Consider the horse itself. An animal with a mind and a will, not a machine. No regulation can make it predictable. No harness can guarantee compliance. The only way to make a horse-drawn carriage truly safe is to remove the horse. And once we do that, we have a motor car. So why not just admit that we have outgrown the carriage? That it belongs in a museum, not on the asphalt of a modern city? Because we are sentimental. Because we cling to the illusion that progress can be reversed, that we can enjoy the fruits of the industrial age without its mechanical tyranny. But as Rome fell, so does every civilisation that tries to live in two worlds at once.
What should we do? Let the free market decide. If people still want to ride in carriages, let them sign a waiver acknowledging the risk. Let the insurance companies price that risk accordingly. Let the drivers compete on safety records, not on compliance with some paper mandate. That is how the Victorians handled it: with a handshake and a shilling. Our nanny state, with its endless regulations, has created the very illusion of safety that makes tragedies like this more shocking. We have bred a populace that cannot conceive of a world where death is a possibility, so when it happens, we scream for more state intervention.
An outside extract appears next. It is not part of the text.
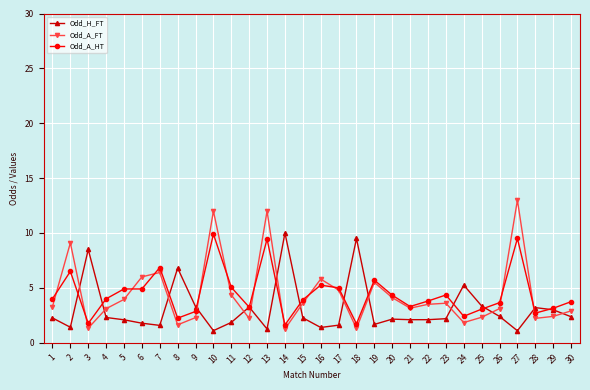

At which label does Odd_A_FT first exceed 3?

1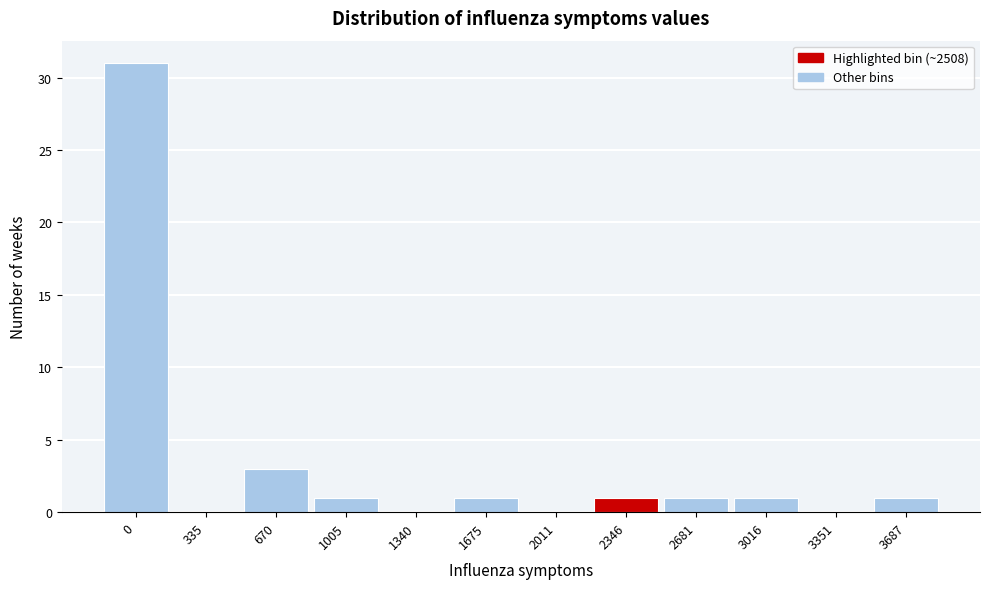

Reading right to left, list all the values displayed in this chart.

3687=1	3351=0	3016=1	2681=1	2346=1	2011=0	1675=1	1340=0	1005=1	670=3	335=0	0=31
This is not about a single death. It is about a civilisation that has lost its nerve. We cannot ban our way to security. We cannot regulate away the fundamental danger of being alive. The carriage stands as a symbol: a beautiful, dangerous anachronism that we refuse to either embrace fully or discard honestly. Until we decide whether we want to live in the past or the present, we will continue to see these small, symbolic tragedies. And we will deserve them.